--- START ---
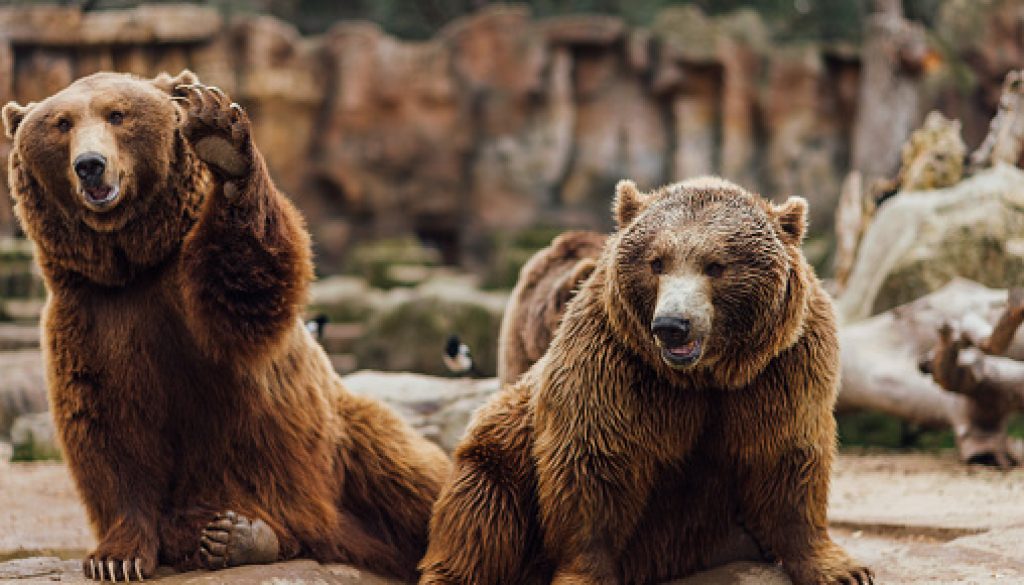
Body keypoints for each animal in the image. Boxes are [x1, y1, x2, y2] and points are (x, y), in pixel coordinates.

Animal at [2, 71, 450, 582]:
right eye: (61, 123)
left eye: (117, 114)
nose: (90, 166)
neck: (134, 266)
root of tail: (332, 534)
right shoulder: (90, 321)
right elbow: (109, 431)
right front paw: (117, 557)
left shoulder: (193, 297)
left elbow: (246, 285)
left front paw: (220, 140)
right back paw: (234, 536)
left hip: (344, 438)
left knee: (411, 477)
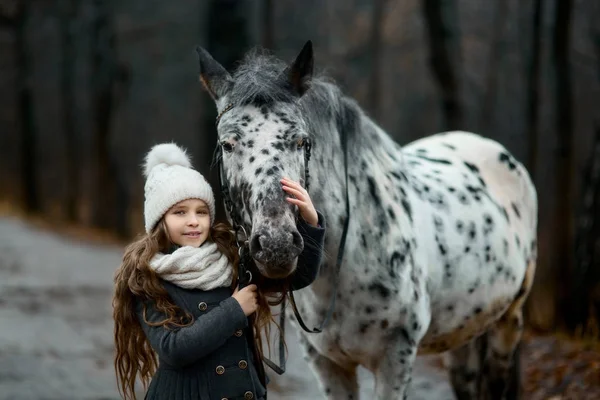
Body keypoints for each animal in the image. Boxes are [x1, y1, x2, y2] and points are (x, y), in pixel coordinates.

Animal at [196, 41, 540, 400]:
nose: (277, 245)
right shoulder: (327, 365)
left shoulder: (395, 360)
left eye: (302, 141)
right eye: (227, 144)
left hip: (508, 322)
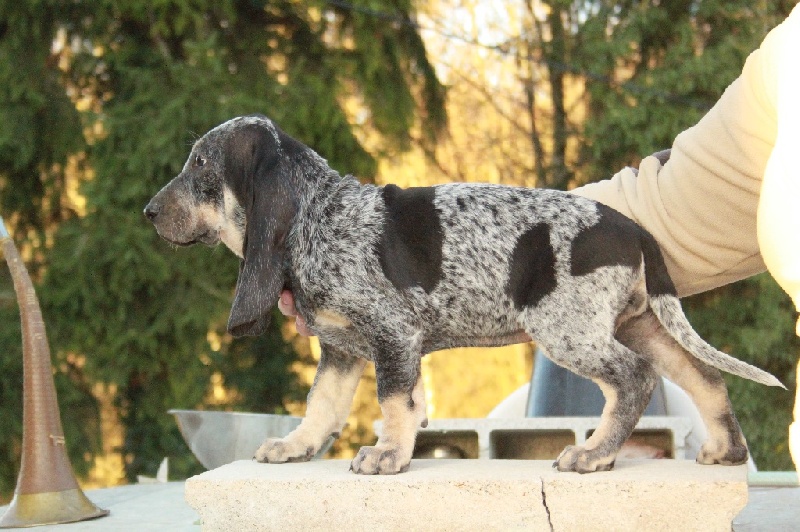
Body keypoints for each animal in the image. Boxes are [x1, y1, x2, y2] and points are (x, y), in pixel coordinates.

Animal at [144, 114, 783, 474]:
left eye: (199, 163)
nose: (149, 212)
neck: (317, 215)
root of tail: (630, 227)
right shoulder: (342, 348)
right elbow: (321, 405)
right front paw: (296, 447)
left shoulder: (392, 336)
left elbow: (395, 405)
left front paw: (389, 455)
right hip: (639, 322)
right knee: (704, 377)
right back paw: (725, 450)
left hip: (569, 330)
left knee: (633, 379)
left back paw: (595, 452)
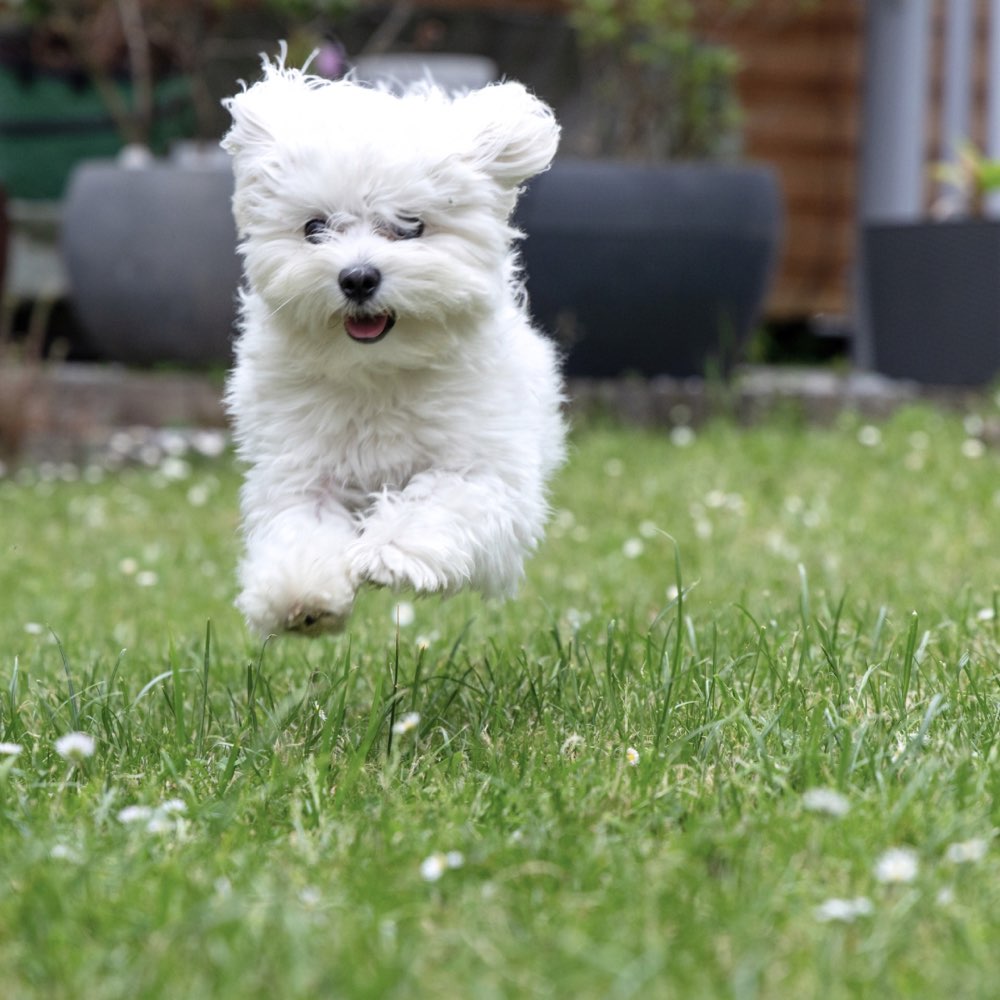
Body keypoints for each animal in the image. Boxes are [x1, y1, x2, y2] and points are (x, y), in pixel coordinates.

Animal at [223, 56, 568, 632]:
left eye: (410, 227)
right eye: (315, 227)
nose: (358, 277)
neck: (379, 370)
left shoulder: (487, 471)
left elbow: (445, 499)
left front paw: (393, 549)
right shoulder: (299, 468)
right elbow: (300, 522)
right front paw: (301, 592)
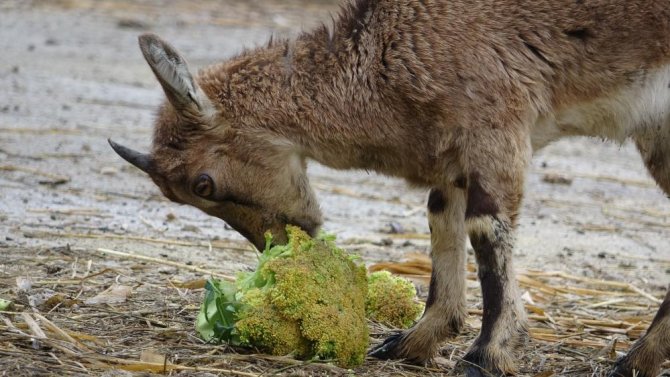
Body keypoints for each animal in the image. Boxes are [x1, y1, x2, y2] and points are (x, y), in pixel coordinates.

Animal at [110, 1, 670, 374]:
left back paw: (634, 358)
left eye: (203, 183)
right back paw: (638, 359)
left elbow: (486, 230)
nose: (277, 245)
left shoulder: (497, 123)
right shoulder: (455, 154)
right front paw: (414, 341)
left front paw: (487, 355)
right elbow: (442, 218)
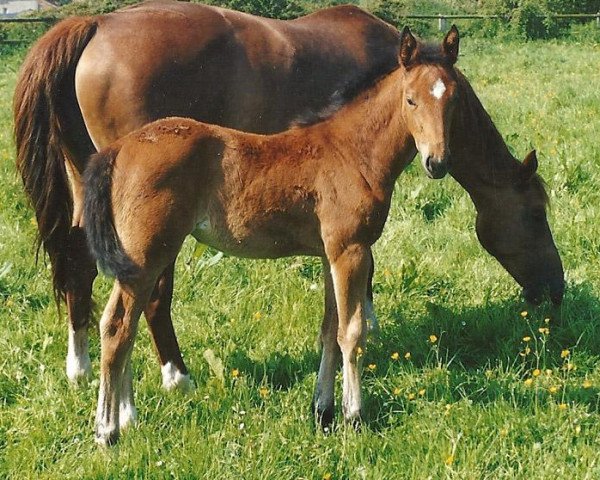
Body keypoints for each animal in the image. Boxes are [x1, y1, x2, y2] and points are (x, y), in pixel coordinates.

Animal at [85, 28, 460, 444]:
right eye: (411, 99)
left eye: (453, 97)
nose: (437, 162)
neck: (352, 152)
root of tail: (121, 148)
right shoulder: (351, 251)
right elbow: (352, 332)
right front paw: (354, 416)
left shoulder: (330, 255)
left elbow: (329, 330)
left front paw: (323, 410)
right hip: (145, 256)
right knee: (117, 327)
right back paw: (107, 430)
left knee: (128, 326)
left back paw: (128, 418)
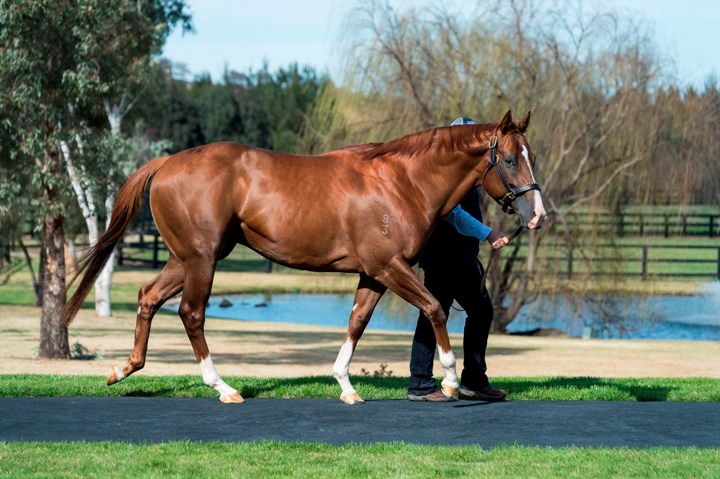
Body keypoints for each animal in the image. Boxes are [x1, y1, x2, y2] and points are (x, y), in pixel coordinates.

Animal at [64, 109, 546, 404]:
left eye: (531, 156)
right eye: (508, 159)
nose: (537, 214)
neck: (401, 182)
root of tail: (165, 163)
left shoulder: (373, 274)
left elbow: (356, 322)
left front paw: (346, 386)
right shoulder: (391, 267)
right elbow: (434, 310)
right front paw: (449, 381)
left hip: (184, 258)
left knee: (148, 297)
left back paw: (124, 369)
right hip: (202, 259)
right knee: (191, 313)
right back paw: (222, 387)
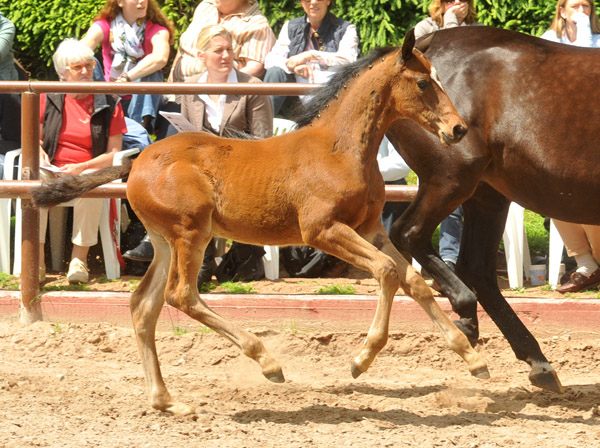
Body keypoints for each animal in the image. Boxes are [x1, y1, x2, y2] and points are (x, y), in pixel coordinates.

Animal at [34, 31, 488, 416]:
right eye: (424, 83)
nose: (458, 128)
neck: (340, 149)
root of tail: (136, 161)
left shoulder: (369, 228)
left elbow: (413, 282)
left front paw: (473, 359)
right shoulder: (322, 231)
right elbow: (388, 271)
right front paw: (361, 359)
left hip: (165, 241)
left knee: (143, 305)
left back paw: (167, 401)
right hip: (191, 233)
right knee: (181, 296)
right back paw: (268, 363)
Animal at [384, 26, 600, 394]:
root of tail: (419, 47)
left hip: (487, 195)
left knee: (477, 269)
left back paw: (534, 360)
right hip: (452, 178)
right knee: (409, 233)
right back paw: (466, 313)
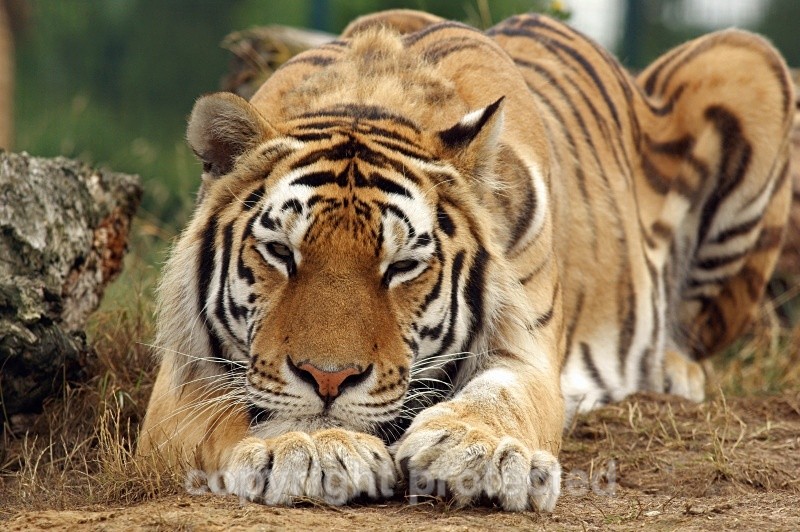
--- END ---
# The task
With all pictures left out, please transcribe exactly the lines from the start of the material through the line with "left shoulder: (193, 297)".

# Answer for the task
Body keypoints for each animal in the image. Boxes are [x1, y1, x2, y2] and points are (x, y), in pixel coordinates.

Animal at [2, 71, 450, 582]:
right eye: (61, 123)
left eye: (117, 114)
nose: (90, 166)
neck: (134, 266)
root of tail: (332, 534)
right shoulder: (90, 321)
right elbow: (109, 431)
right front paw: (117, 557)
left shoulder: (193, 297)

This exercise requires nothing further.